Research Associates: Mo Mu, T. Drashansky, E. A. Vavalis
Sponsor: Advanced Research Projects Agency
This project has two main technical thrusts:
1. Creating new algorithms that are highly parallel and that reflect the natural parallelism of the physical world.
We aim for algorithms that are quite general in both equations and geometry. We propose to use collocation methods with modest degree polynomial bases (e.g., cubic splines, Hermite cubics, etc.). Collocation gives the flexibility to handle general problems and has been shown to be efficient and robust in practice (even though analysis of this method is more difficult than others). Polynomial bases of degrees 3 and 5 provide superior accuracy and efficiency compared to the more commonly used linear polynomial basis. With collocation as the underlying PDE technique, we then apply domain decomposition techniques and iteration.
2. Automating the process of parallelizing the computation and distributing the work to many processors.
At the first level, we partition the computations at a high level for a machine with many similar processors (e.g., a hypercube machine with, say, a 1000 processors). We gather information about the entire computation from the high-level PDE solving system. We then make good estimates of the work for each major step of the problem solution. This information is used as input to a fast heuristic algorithm to partition the computation for efficient execution.

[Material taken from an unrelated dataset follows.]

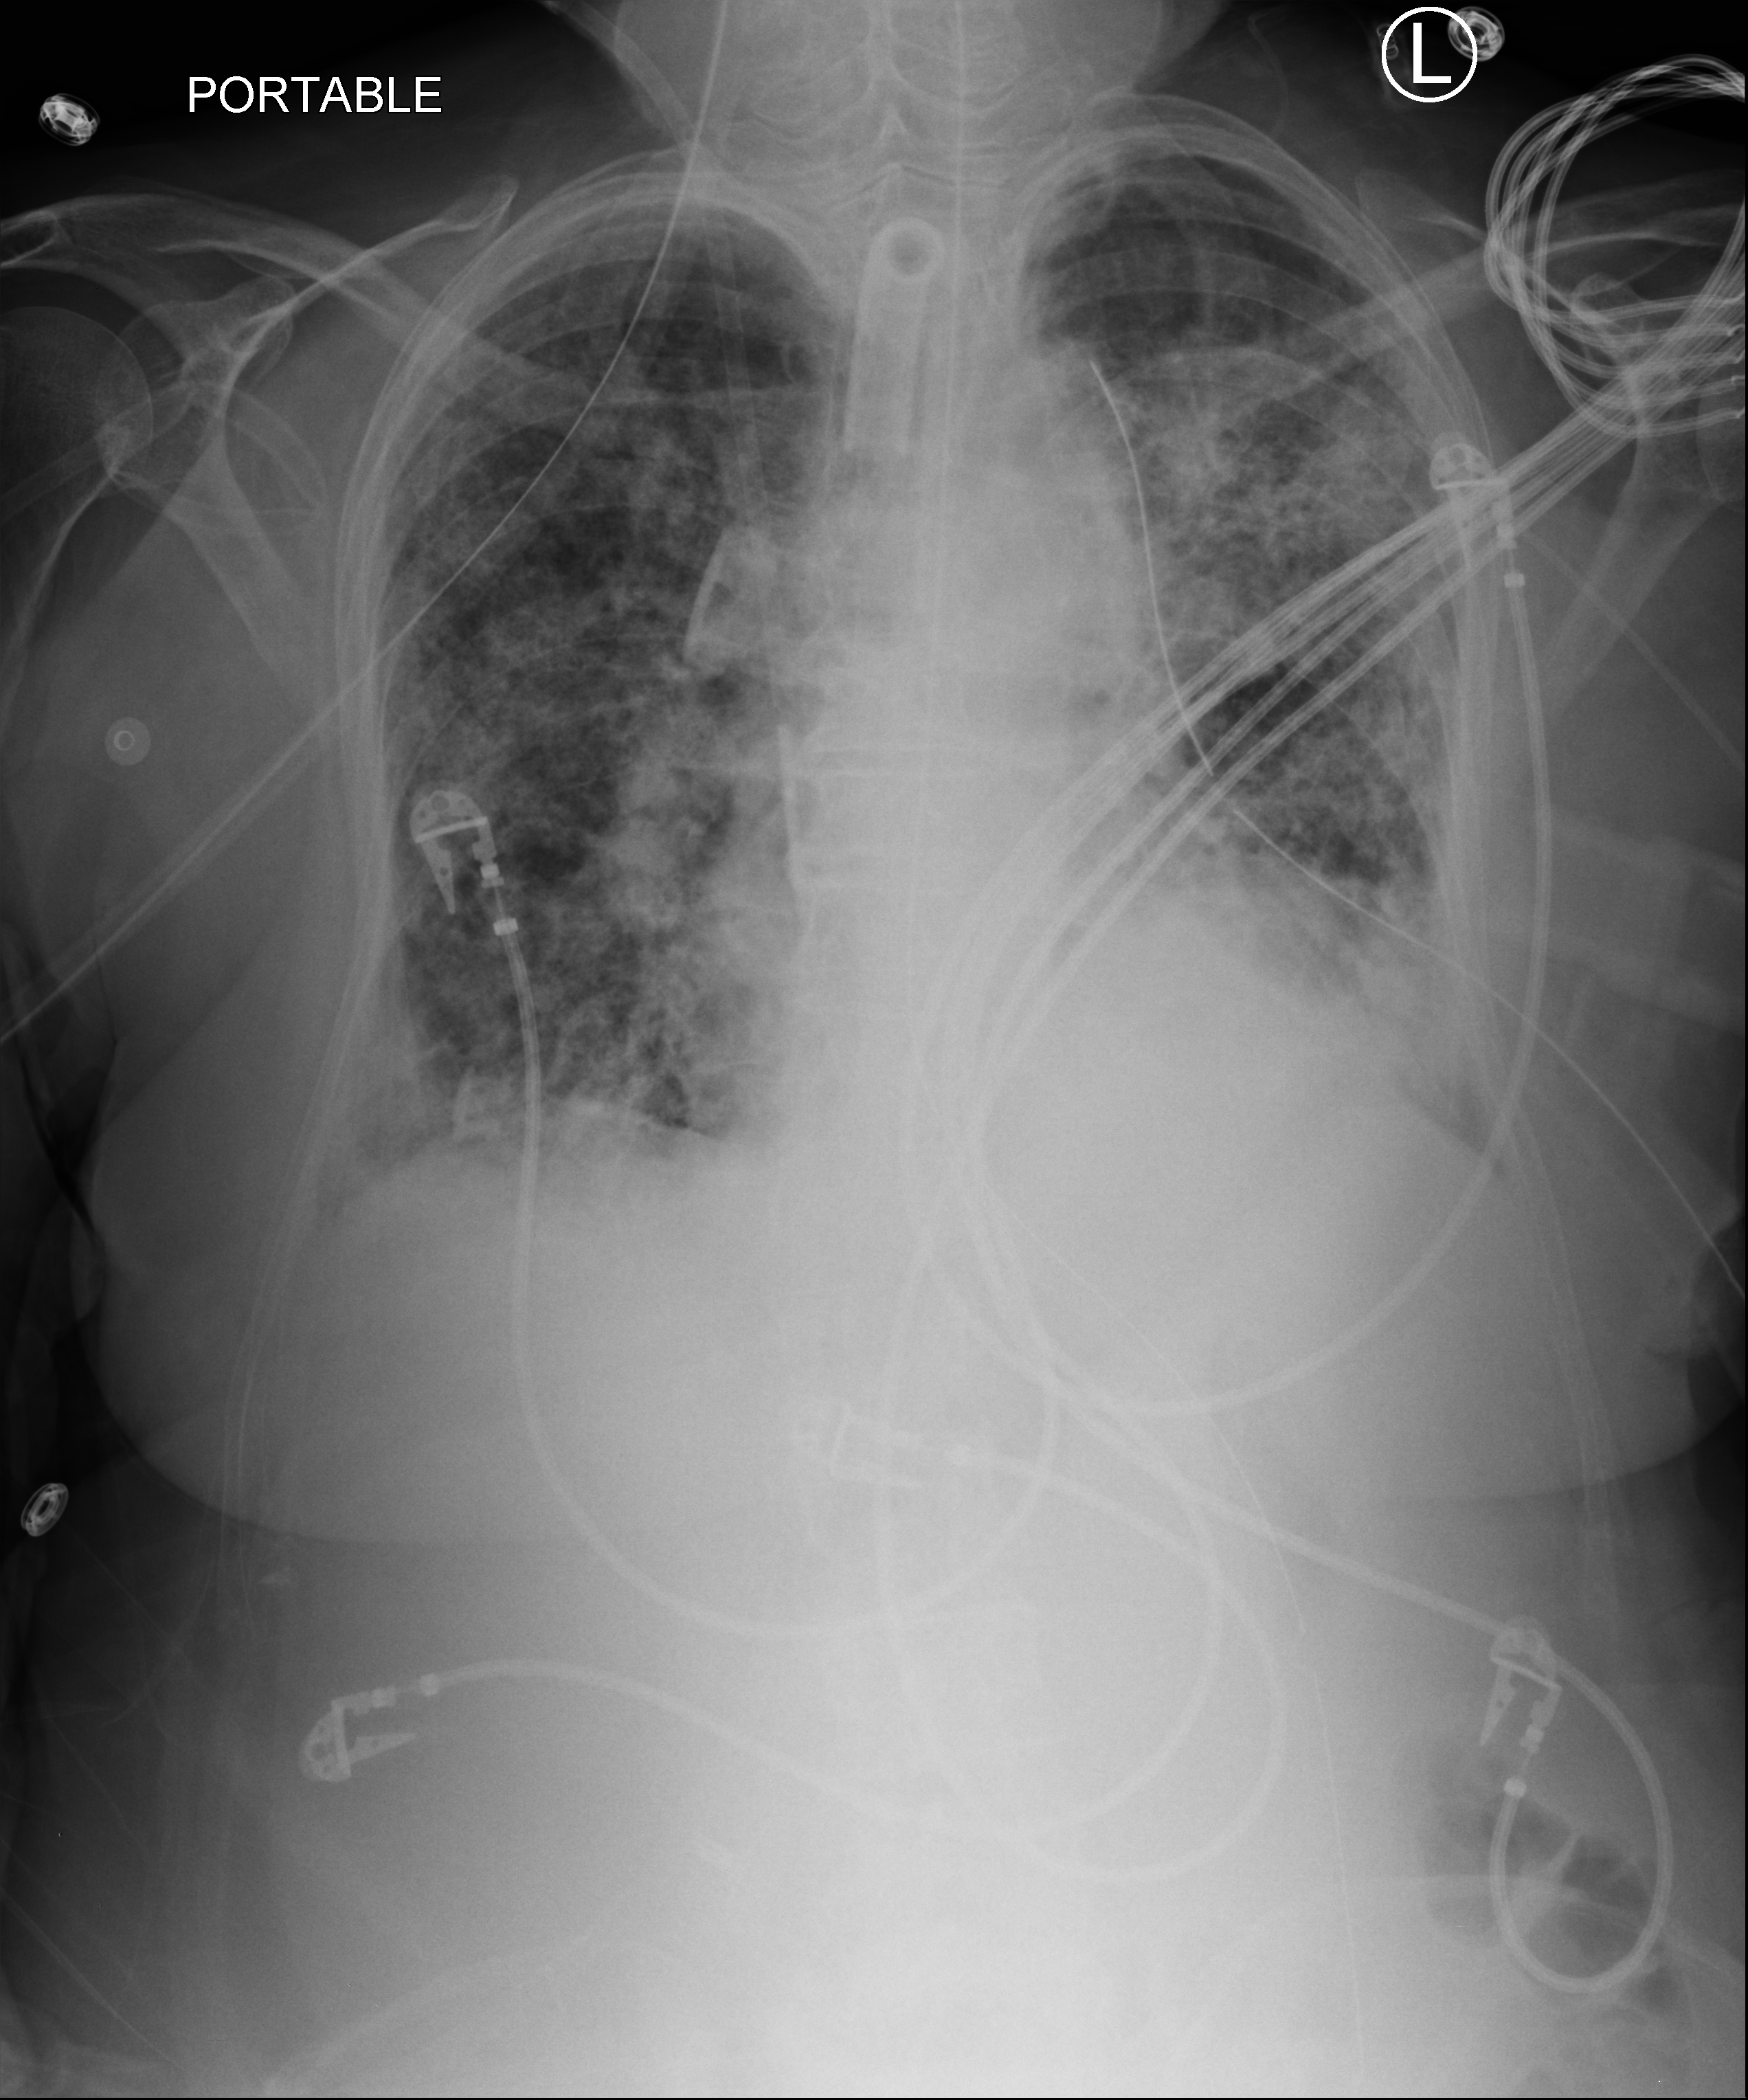
Portable chest radiograph; anteroposterior (AP) projection. Patient hospitalised with COVID-19; female, aged 75–90 years.
Hospital-stay facts (about this admission, not read from this image; timing relative to this image not recorded): admitted to intensive care during this hospital stay: yes; COPD (admission record): no; mechanically ventilated during this hospital stay: yes.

At the second level, we distribute the computation's major modules over different machines in the computing environment. A multi-threaded (or agent based) approach is advocated for load balancing using many more threads (agents) than processors. Our analysis suggests this provides opportunities for simple, dynamic load balancing techniques to be both effective and inexpensive (at least for very large problems). For example, the user interface and problem formulation might run on an ordinary workstation, the linear system might be solved on a 1000-node hypercube, and the solution examined (various cross sections plotted) on a sophisticated graphics terminal attached to a mini-supercomputer.